How to Gamble Responsibly: Tips
Many people gamble for enjoyment, or just for the sake of gambling, but others think of gambling as a way to make money or even use gambling to distract themselves from everyday problems. However, it is important to have some rules about how you gamble so you can keep yourself safe and keep your playing fun and enjoyable.
1. Don’t think of gambling as a way to make easy money.
Gambling is designed for the venue to make money, not the other way around. Thinking that gambling is a way to make money will, over time, make you give away far more money than you receive.
2. Decide how much money you can spend on gambling.
You can make a budget that will serve only for entertainment. Decide how much money you can spend on gambling, and make sure you are never exceeding that budget.
3. Set a time limit beforehand.
You can decide how much time you will spend on gambling. Set an alarm clock, and when the time is up – walk away! The more time you spend gambling, the more money you’re likely to lose.
4. Don’t try to chase your losses.
If you set your money limit and lose it, but then decide to win some of it back before you go, then you haven’t set any limits. Chasing losses usually leads to even bigger ones.
5. Stay out of gambling when depressed or upset.

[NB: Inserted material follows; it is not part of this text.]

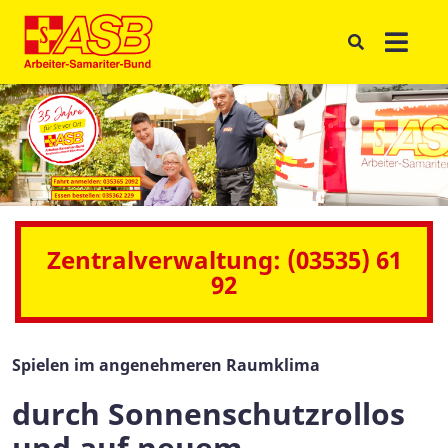
Zentralverwaltung: (03535) 61
92
Spielen im angenehmeren Raumklima
durch Sonnenschutzrollos
und auf neuem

Make sure you play only when you are clear-headed and content. Stress and emotional upset can adversely affect your decision-making.
6. Balance gambling with other activities.
If it becomes your only form of entertainment, it’s unlikely you’re still just doing it for fun. It’s a far greater indicator that you are having a problem. Make sure you are keeping your activities intact, as well as having other means of having fun.
7. Don’t gamble when under the influence of substances.
Just as being in a bad mood can affect your decision-making and rationality, substances can have a much greater impact on your judgment, making it distorted and biased, and making you more impulsive.
8. Learn how to take healthy breaks, even restrictions, and self-exclusion when needed.
Gambling continuously can cause you to lose track of time and perspective. Make regular breaks between the games. If needed, take a longer break from it – maybe for a couple of days, or a week or two, or even a month. It’s important to keep your head cool.